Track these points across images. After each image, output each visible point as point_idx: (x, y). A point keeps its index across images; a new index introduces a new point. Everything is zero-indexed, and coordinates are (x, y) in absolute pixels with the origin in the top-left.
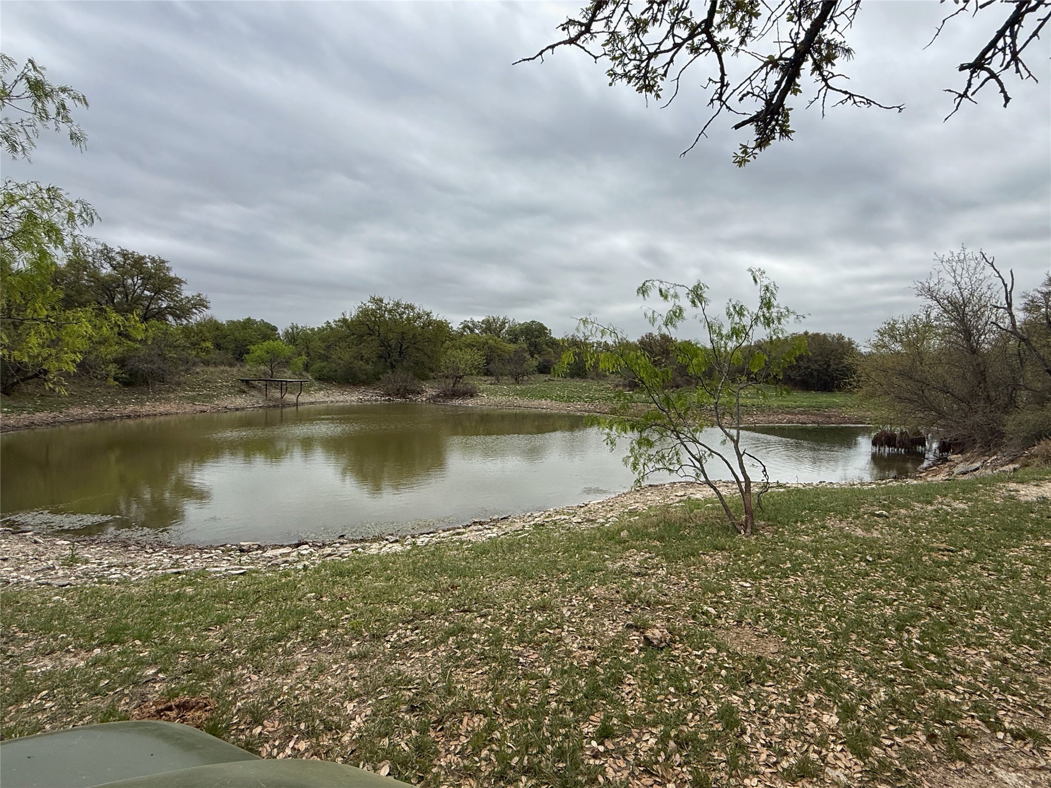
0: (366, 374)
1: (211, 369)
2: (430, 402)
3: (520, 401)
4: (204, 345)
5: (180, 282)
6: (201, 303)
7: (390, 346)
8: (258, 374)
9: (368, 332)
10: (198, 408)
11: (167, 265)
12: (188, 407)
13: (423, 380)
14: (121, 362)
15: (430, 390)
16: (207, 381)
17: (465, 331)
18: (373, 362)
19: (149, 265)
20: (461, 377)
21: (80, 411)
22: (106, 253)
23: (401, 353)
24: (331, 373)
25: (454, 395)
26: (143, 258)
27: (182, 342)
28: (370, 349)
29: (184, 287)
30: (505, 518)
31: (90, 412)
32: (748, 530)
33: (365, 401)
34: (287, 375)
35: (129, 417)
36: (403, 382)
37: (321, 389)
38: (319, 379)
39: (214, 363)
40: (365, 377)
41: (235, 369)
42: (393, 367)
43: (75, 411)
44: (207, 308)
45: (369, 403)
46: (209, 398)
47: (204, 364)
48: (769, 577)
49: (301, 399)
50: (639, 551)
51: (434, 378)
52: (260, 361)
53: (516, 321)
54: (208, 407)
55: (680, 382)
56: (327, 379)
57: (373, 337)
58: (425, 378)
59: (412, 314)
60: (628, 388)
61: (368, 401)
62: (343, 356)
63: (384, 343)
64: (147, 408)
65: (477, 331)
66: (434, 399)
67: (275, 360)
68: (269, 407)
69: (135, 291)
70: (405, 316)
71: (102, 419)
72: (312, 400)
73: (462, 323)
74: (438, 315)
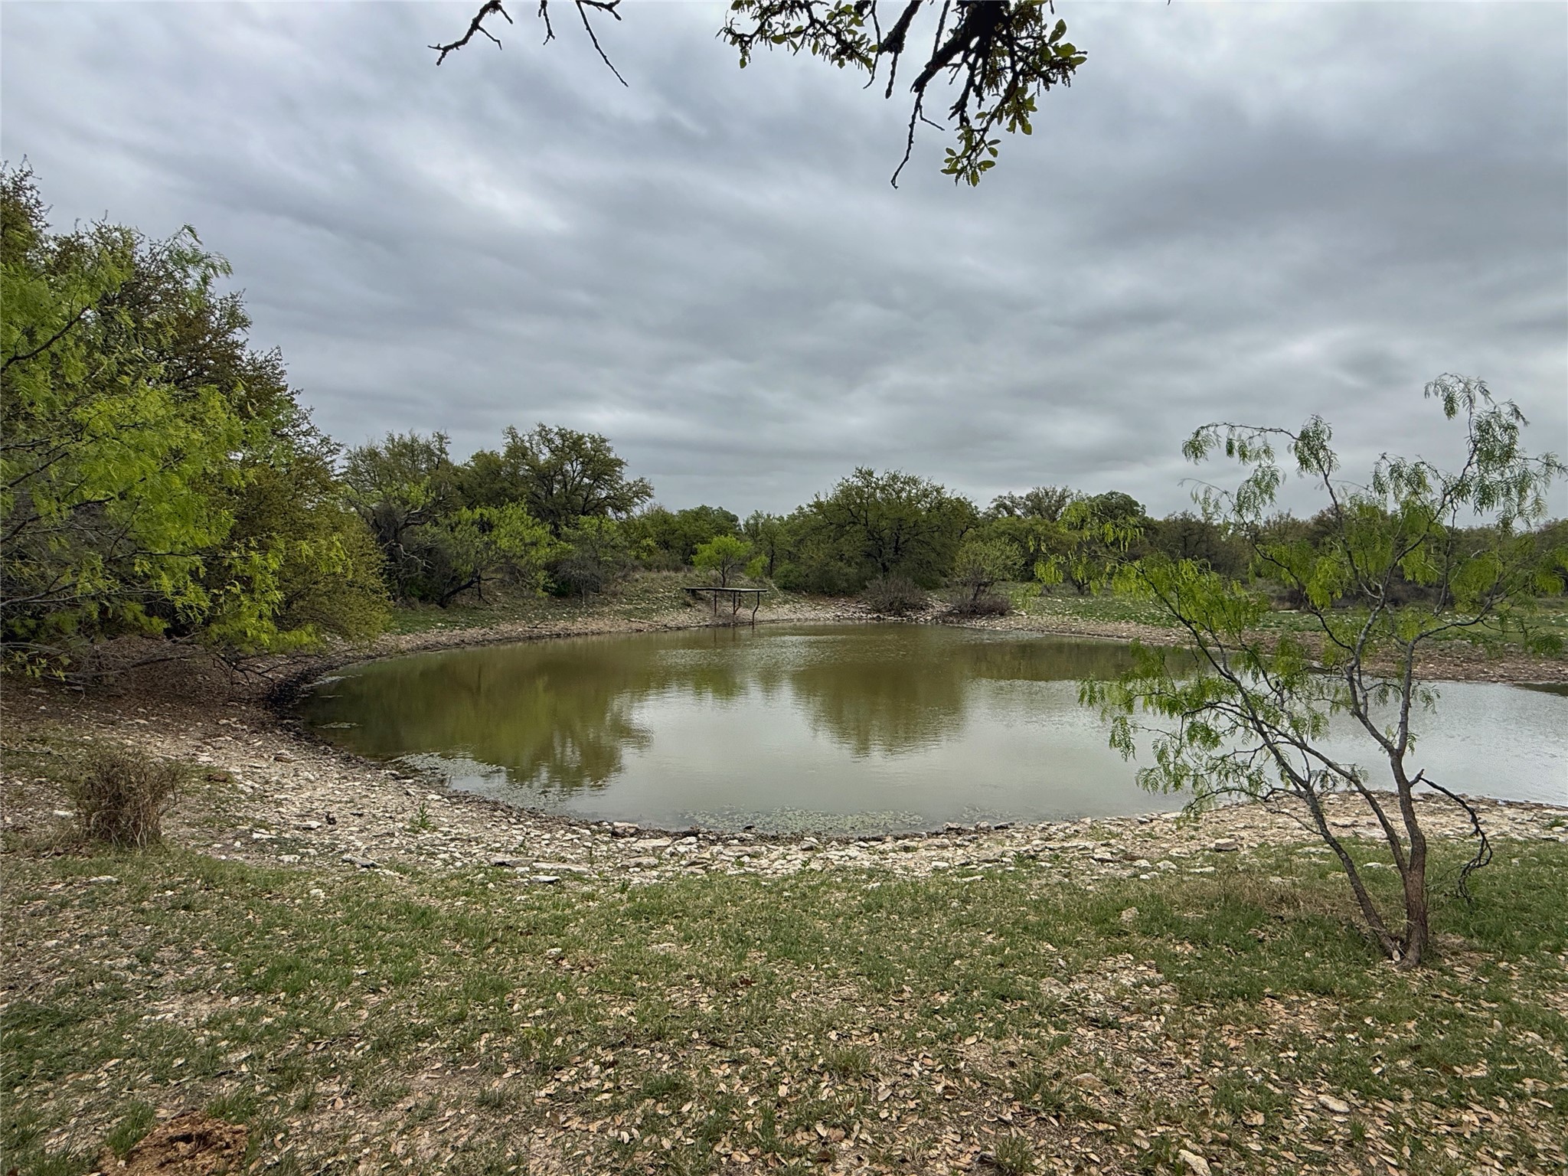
0: (847, 581)
1: (653, 575)
2: (937, 623)
3: (1081, 624)
4: (644, 542)
5: (619, 463)
6: (643, 491)
7: (881, 539)
8: (708, 581)
9: (851, 519)
10: (634, 626)
11: (607, 444)
12: (623, 625)
13: (929, 588)
14: (552, 568)
15: (938, 604)
16: (646, 591)
17: (999, 512)
18: (857, 563)
19: (589, 445)
20: (986, 585)
21: (510, 628)
22: (544, 433)
23: (897, 549)
24: (801, 579)
25: (974, 612)
26: (583, 436)
27: (620, 540)
28: (854, 543)
29: (625, 470)
30: (1001, 827)
31: (520, 628)
32: (1410, 954)
33: (845, 619)
34: (743, 583)
35: (558, 636)
36: (899, 591)
37: (786, 602)
38: (784, 588)
39: (658, 567)
40: (845, 585)
41: (680, 575)
42: (885, 569)
43: (505, 627)
44: (650, 496)
45: (850, 622)
46: (648, 612)
47: (646, 568)
48: (1407, 1094)
49: (758, 616)
50: (1138, 961)
51: (947, 586)
52: (710, 563)
53: (1083, 494)
54: (645, 625)
55: (1403, 595)
56: (794, 588)
57: (858, 527)
58: (933, 586)
59: (914, 491)
60: (1288, 605)
61: (849, 619)
62: (816, 555)
63: (873, 534)
64: (578, 626)
65: (1018, 512)
66: (944, 618)
67: (728, 563)
68: (718, 626)
69: (574, 479)
70: (904, 495)
71: (530, 638)
72: (774, 617)
73: (995, 500)
74: (954, 490)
——————————
__Assignment__: Everything in the material above must be repeated exactly, apart from its pictures.

__Result of the task__:
Track these points across images. After each image, output each visible point as point_idx: (x, y). A point keeps its index across images; a new index introduces a new point. Everything is zero-indexed, and coordinates are (x, y) in absolute pixels with the origin in the top-left.
0: (366, 374)
1: (211, 369)
2: (430, 402)
3: (520, 401)
4: (204, 345)
5: (180, 282)
6: (201, 303)
7: (390, 346)
8: (258, 374)
9: (368, 332)
10: (198, 408)
11: (167, 265)
12: (188, 407)
13: (423, 380)
14: (121, 362)
15: (430, 390)
16: (207, 381)
17: (465, 331)
18: (373, 362)
19: (149, 265)
20: (461, 377)
21: (80, 411)
22: (106, 253)
23: (401, 353)
24: (331, 373)
25: (454, 395)
26: (143, 258)
27: (182, 342)
28: (370, 349)
29: (184, 287)
30: (505, 518)
31: (90, 412)
32: (748, 530)
33: (365, 401)
34: (287, 375)
35: (129, 417)
36: (403, 382)
37: (321, 389)
38: (319, 379)
39: (214, 363)
40: (365, 377)
41: (235, 369)
42: (393, 367)
43: (75, 411)
44: (207, 308)
45: (369, 403)
46: (209, 398)
47: (204, 364)
48: (769, 577)
49: (301, 399)
50: (639, 551)
51: (434, 378)
52: (260, 361)
53: (516, 321)
54: (208, 407)
55: (680, 382)
56: (327, 379)
57: (373, 337)
58: (425, 378)
59: (412, 314)
60: (628, 388)
61: (368, 401)
62: (343, 356)
63: (384, 343)
64: (147, 408)
65: (477, 331)
66: (434, 399)
67: (275, 360)
68: (269, 407)
69: (135, 291)
70: (405, 316)
71: (102, 419)
72: (312, 400)
73: (462, 323)
74: (438, 315)
0: (847, 581)
1: (653, 575)
2: (937, 623)
3: (1081, 624)
4: (644, 542)
5: (619, 463)
6: (643, 491)
7: (881, 539)
8: (708, 581)
9: (851, 519)
10: (634, 626)
11: (607, 444)
12: (623, 625)
13: (929, 588)
14: (552, 568)
15: (938, 604)
16: (646, 591)
17: (999, 512)
18: (857, 563)
19: (589, 445)
20: (986, 585)
21: (510, 628)
22: (544, 433)
23: (897, 549)
24: (801, 579)
25: (974, 612)
26: (583, 436)
27: (620, 540)
28: (854, 543)
29: (625, 470)
30: (1001, 827)
31: (520, 628)
32: (1410, 954)
33: (845, 619)
34: (743, 583)
35: (558, 636)
36: (899, 591)
37: (786, 602)
38: (784, 588)
39: (658, 567)
40: (845, 585)
41: (680, 575)
42: (885, 569)
43: (505, 627)
44: (650, 496)
45: (850, 622)
46: (648, 612)
47: (646, 568)
48: (1407, 1094)
49: (758, 616)
50: (1138, 961)
51: (947, 586)
52: (710, 563)
53: (1083, 494)
54: (645, 625)
55: (1403, 595)
56: (794, 588)
57: (858, 527)
58: (933, 586)
59: (914, 491)
60: (1288, 605)
61: (849, 619)
62: (816, 555)
63: (873, 534)
64: (578, 626)
65: (1018, 512)
66: (944, 618)
67: (728, 563)
68: (718, 626)
69: (574, 479)
70: (904, 495)
71: (530, 638)
72: (774, 617)
73: (995, 500)
74: (954, 490)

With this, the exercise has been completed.